### To do
The listing is to be reproduced exactly, excluding its pictures.

### Supplied data
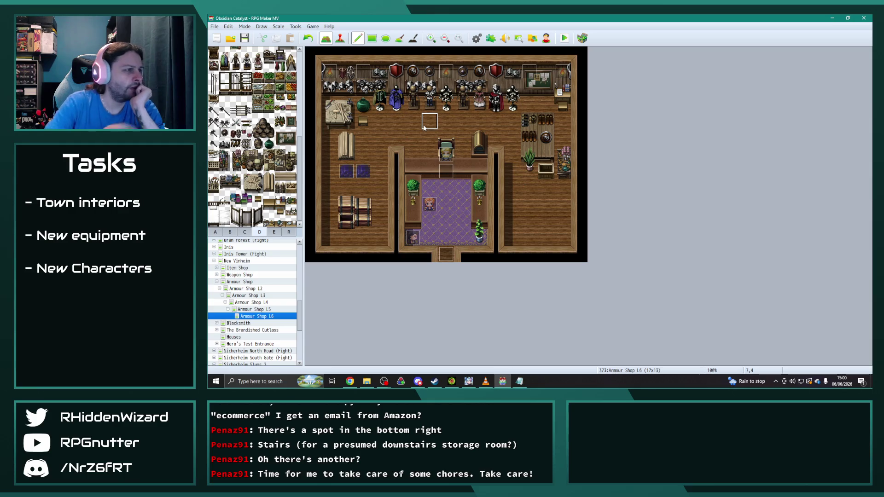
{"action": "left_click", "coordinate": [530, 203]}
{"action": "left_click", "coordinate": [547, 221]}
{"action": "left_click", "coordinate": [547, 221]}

### Response below
{"action": "left_click", "coordinate": [530, 203]}
{"action": "left_click", "coordinate": [547, 221]}
{"action": "left_click", "coordinate": [547, 221]}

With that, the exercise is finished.